▶ _DOCUMENT_:
[start]

Why do things move so slow, especially in a field that demands the opposite? I don’t have an answer to that larger question but I do have an object lesson, well maybe what I really have is part-apology, part-explanation and part-catharsis. Gather around and hear The tale of how a single change to our organization’s perimeter proxy devices took a year!

 

03/10

We get a ticket stating that one of our teams’ development servers is no longer letting them access it via UNC share or RDP. I assign one of our tier-2 guys to take a look and a few days later it gets escalated to me. The server will not respond to any incoming network traffic, but if I access it via console and send traffic out it magically works. This smells suspiciously like a host-based firewall acting up but our security team swears up and down our Host Intrusion Protection software is in “detect” mode and I verified that we have disabled the native Windows firewall. I open up a few support tickets with our vendors and start chasing such wild geese as a layer-2 disjoint in our UCS fabric and “asymmetric routing” issues. No dice. Eventually someone gets the smart idea to move the IP address to another VM to try and narrow the issue down to either the VM or the environment. It’s the VM (of course it is)! These shenanigans take two weeks.

04/01

I finish re-platforming the development server onto a new Server 2012 R2 virtual machine. This in-of-itself would be worth a post since the best way I can summarize our deployment methodology is “guess-and-check”. Anyway, the immediate issue is now resolved. YAY!

05/01

I rebuild the entire development, testing, staging and production stack and migrate everything over except the production server which is publically accessible. The dev team wants to do a soft cutover instead of just moving the IP address to the new server. This means we will need have our networking team make some changes to the proxy perimeter devices.

05/15

I catch up on other work and finish the roughly ten pages of forms, diagrams and a security plan that are required for a perimeter device change request.

06/06

I open a ticket upstream, discuss the change with the network team and make some minor modifications to the ticket.

06/08

I filled out the wrong forms and/or I filled them out incorrectly. Whoops.

06/17

After a few tries I get the right forms and diagrams filled out. The ticket gets assigned to the security team for approval.

06/20

Someone from the security team picks up the ticket and begins to review it.

07/06

Sweet! Two weeks later my change request gets approval from the security team (that’s actually pretty fast). The ticket gets transfered back to the networking team which begins to work on implementation.

[end]

▶ _DIRECTION 1_: Transcribe the stretch of the post from "I filled out" through "team for approval.".
▶ _DIRECTION 2_:
Answer these questions using the post:
(a) What kind of virtual machine was the development server re-platformed onto?
(b) Roughly how many pages of forms, diagrams and a security plan does a perimeter device change request require?
(c) Which team gave approval for the change request?
▶ _DIRECTION 3_: Summarize the post in two sentences.

▶ _AVAILABLE DATA_:
[start]

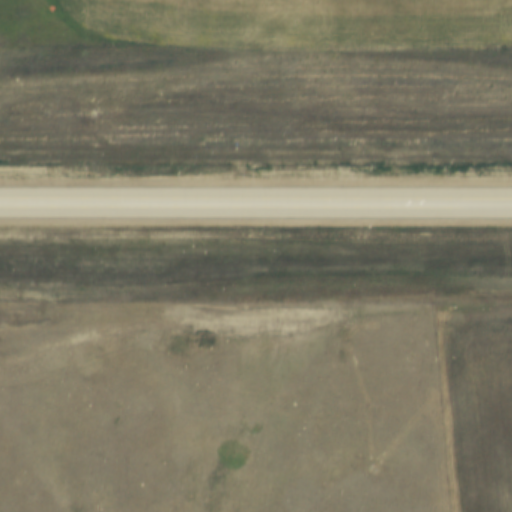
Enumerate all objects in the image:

[end]

▶ _WRITTEN REPLY 1_:
I filled out the wrong forms and/or I filled them out incorrectly. Whoops.

06/17

After a few tries I get the right forms and diagrams filled out. The ticket gets assigned to the security team for approval.

▶ _WRITTEN REPLY 2_:
(a) A new Server 2012 R2 virtual machine.
(b) Roughly ten pages.
(c) The security team.

▶ _WRITTEN REPLY 3_: A development server stopped responding to incoming network traffic, and after two weeks of troubleshooting the problem was traced to the VM, so the server was re-platformed onto a new Server 2012 R2 virtual machine. Because the dev team wanted a soft cutover for the publicly accessible production server, changes to the proxy perimeter devices were needed, and after several attempts to get the forms right, the security team approved the request and the networking team began implementation.